§ **Task statement**
Sort through the entries below and pull out lines containing the word "Gasto".

§ **Available records**
########

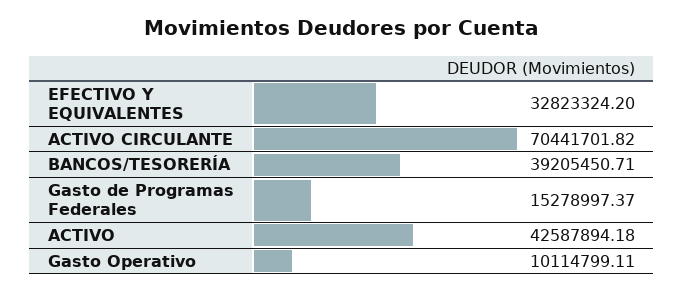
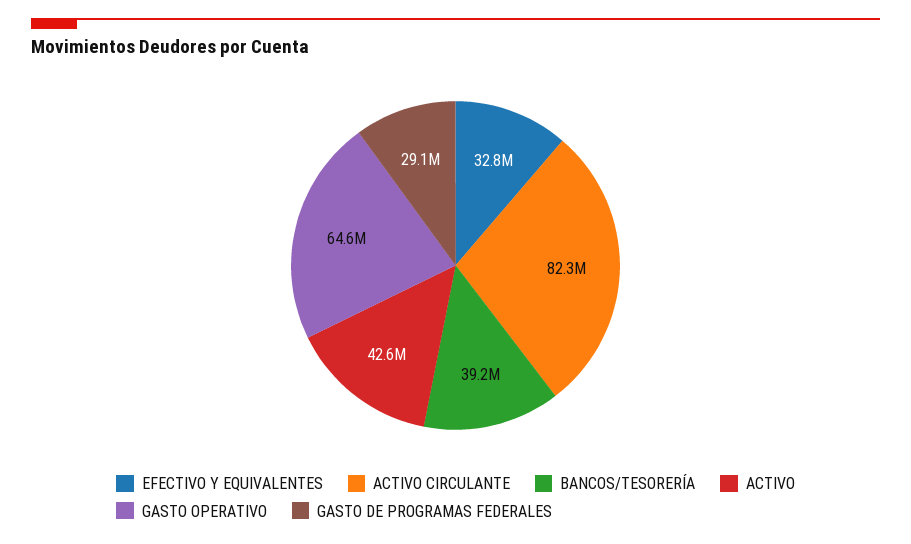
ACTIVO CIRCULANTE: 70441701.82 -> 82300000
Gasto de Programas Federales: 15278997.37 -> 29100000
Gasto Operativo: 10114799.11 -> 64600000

########

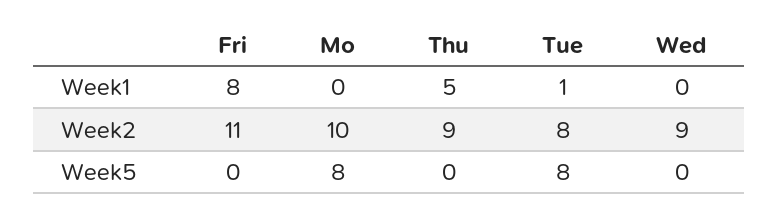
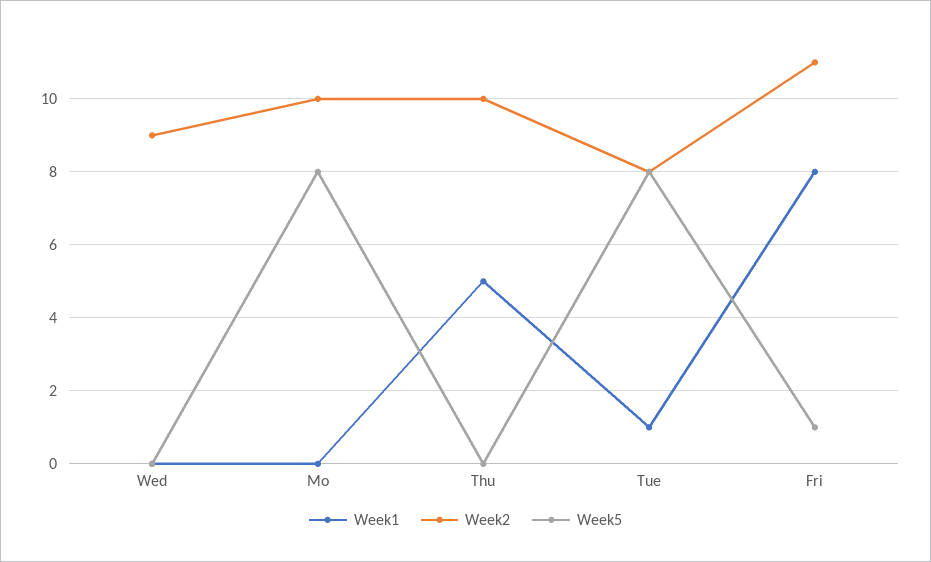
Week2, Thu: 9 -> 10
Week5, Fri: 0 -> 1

########

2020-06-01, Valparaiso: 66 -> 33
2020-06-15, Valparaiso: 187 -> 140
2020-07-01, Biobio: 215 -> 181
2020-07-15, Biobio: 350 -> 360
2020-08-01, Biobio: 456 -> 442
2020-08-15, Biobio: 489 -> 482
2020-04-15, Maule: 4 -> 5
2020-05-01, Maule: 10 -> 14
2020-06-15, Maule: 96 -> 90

########

§ **Answer to the problem**
Gasto de Programas Federales: 15278997.37 -> 29100000
Gasto Operativo: 10114799.11 -> 64600000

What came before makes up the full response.